Wait...you want me to do WHAT with my ponytail?!
I’m about to spoil Avatar. Seriously. If you haven’t seen the movie, I’m going to give away the whole enchilada. So if you want to remain unspoiled for when you see it for the first time on DVD (a plan that, I would argue, needs serious reconsideration), then don’t click through to the link. Don’t do it!

Eh, whatever – the plot has absolutely no bearing on the movie, so why not be spoiled…click away.

Stop me if you’ve heard this one.

A stranger walks into town. He’s dressed funny. People don’t like him, don’t trust him; but they let him stick around because he seems OK enough, just a little slow on the uptick. And he’s mysterious and new…who doesn’t love a mystery?!

This guy, he turns out to be a good bloke. Learns pretty fast, seems to get along with everyone, and, even though you know he’s not really one of the gang, you let him in anyway because he’s trying so hard to fit in and do the right things.

So he’s part of the community now, he’s even got a funny nickname. Then he gets with the girl who’s been promised to the chief’s daughter; tells you that he likes you, but his buddies want to take your land and maybe kill you (and they’re, like, right outside; but he’s known about it for three months); and, by not telling you all this to begin with, ends up getting the chief killed and the only home you’ve ever known destroyed.

Then he tells you he’s really, really sorry, helps you kill his old friends (who he says he never really liked anyway), gets the girl back (even though he inadvertently killed her Dad), and rides off into the sunset on the biggest, baddest dragon he can find.

Add in a bunch of CGI and a pointless dance sequence straight out of a Disney stage show and you’ve just seen Avatar.

Compelling story and internal logic are not Avatar’s strong suit. The acting isn’t all that hot either. The writing…well, when confronted with his betrayal by his former CO, our “Hero” hisses at him, that’s the best the writers could come up with. Shakespeare this ain’t. Even Sigourney Weaver (the best actor that Cameron could pin to this shiny piece of Unobtanium) can’t make anything out of a role that combines the hard-assness of Ripley with the benevolent curiosity of Jane Goodall, two of her best characters.

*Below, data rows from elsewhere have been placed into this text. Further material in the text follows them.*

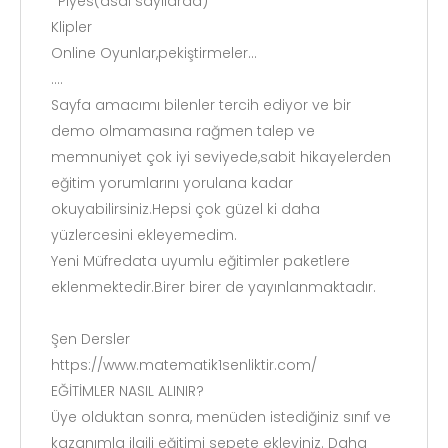
*Piyes(asal sayılarda)
Klipler
Online Oyunlar,pekiştirmeler...
....
Sayfa amacımı bilenler tercih ediyor ve bir
demo olmamasına rağmen talep ve
memnuniyet çok iyi seviyede,sabit hikayelerden
eğitim yorumlarını yorulana kadar
okuyabilirsiniz.Hepsi çok güzel ki daha
yüzlercesini ekleyemedim.
Yeni Müfredata uyumlu eğitimler paketlere
eklenmektedir.Birer birer de yayınlanmaktadır.
Şen Dersler
https://www.matematik1senliktir.com/
EĞİTİMLER NASIL ALINIR?
Üye olduktan sonra, menüden istediğiniz sınıf ve
kazanımla ilgili eğitimi sepete ekleyiniz. Daha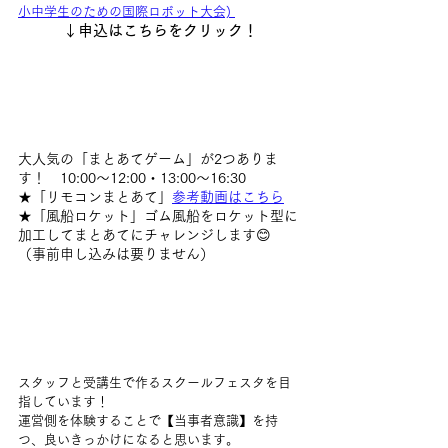
小中学生のための国際ロボット大会) 
↓申込はこちらをクリック！
大人気の「まとあてゲーム」が2つありま
す！　10:00～12:00・13:00～16:30
★「リモコンまとあて」
参考動画はこちら
★「風船ロケット」ゴム風船をロケット型に
加工してまとあてにチャレンジします😊
（事前申し込みは要りません）
スタッフと受講生で作るスクールフェスタを目
指しています！
運営側を体験することで【当事者意識】を持
つ、良いきっかけになると思います。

No, seeing this on a teeny HD television only hammered home the one point you should take away from this little rant: Avatar is useless when it’s not seen in 3-D on a HUGE screen. The scenery is beautiful and, I’m sure, breathtaking when seen with the 3-D depth of field that Cameron was able to add. But, at home, those long tracking shots and extended “running through the forest” sequences only make longer a movie that you had completely figured out before your popcorn stopped popping. If you manage to cobble together the scratch for a new 3-D set, then, by all means, get the DVD (especially since you’ll have this…and…um…Monsters and Aliens as your only justification for the TV. On second thought – don’t buy a 3-D TV.). For the rest of us? rent the extended edition to see the naughtiness that the aliens really use their ponytail USB cables for (and subsequently wince whenever they hook up with a horse…or dragon…or cat…or…tree? Man, and I thought George Lucas had weird sexual hangups), then throw it immediately back in the mailbox and get an actually enjoyable Cameraon sci-fi flick from your queue (Aliens anyone?).